Using the line that has "Reducción de espesor: Sobrecalentamiento" as the starting point, print each line to the end of the material below word for word. Add no other lines.

* Data for review *
*** Begin section ***

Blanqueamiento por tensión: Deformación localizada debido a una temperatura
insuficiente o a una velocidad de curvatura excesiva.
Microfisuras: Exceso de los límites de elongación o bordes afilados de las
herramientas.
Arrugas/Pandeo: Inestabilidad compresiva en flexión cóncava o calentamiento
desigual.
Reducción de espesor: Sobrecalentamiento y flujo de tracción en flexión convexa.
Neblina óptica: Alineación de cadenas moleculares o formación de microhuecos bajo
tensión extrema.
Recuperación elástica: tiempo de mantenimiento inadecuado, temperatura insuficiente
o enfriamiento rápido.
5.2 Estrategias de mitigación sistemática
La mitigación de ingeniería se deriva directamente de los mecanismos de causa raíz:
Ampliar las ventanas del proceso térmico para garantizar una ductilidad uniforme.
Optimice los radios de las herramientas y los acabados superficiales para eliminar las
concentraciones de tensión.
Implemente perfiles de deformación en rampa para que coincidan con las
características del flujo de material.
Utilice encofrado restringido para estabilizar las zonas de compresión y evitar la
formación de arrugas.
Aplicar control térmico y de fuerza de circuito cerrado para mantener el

*** End section ***

* Your response *
Reducción de espesor: Sobrecalentamiento y flujo de tracción en flexión convexa.
Neblina óptica: Alineación de cadenas moleculares o formación de microhuecos bajo
tensión extrema.
Recuperación elástica: tiempo de mantenimiento inadecuado, temperatura insuficiente
o enfriamiento rápido.
5.2 Estrategias de mitigación sistemática
La mitigación de ingeniería se deriva directamente de los mecanismos de causa raíz:
Ampliar las ventanas del proceso térmico para garantizar una ductilidad uniforme.
Optimice los radios de las herramientas y los acabados superficiales para eliminar las
concentraciones de tensión.
Implemente perfiles de deformación en rampa para que coincidan con las
características del flujo de material.
Utilice encofrado restringido para estabilizar las zonas de compresión y evitar la
formación de arrugas.
Aplicar control térmico y de fuerza de circuito cerrado para mantener el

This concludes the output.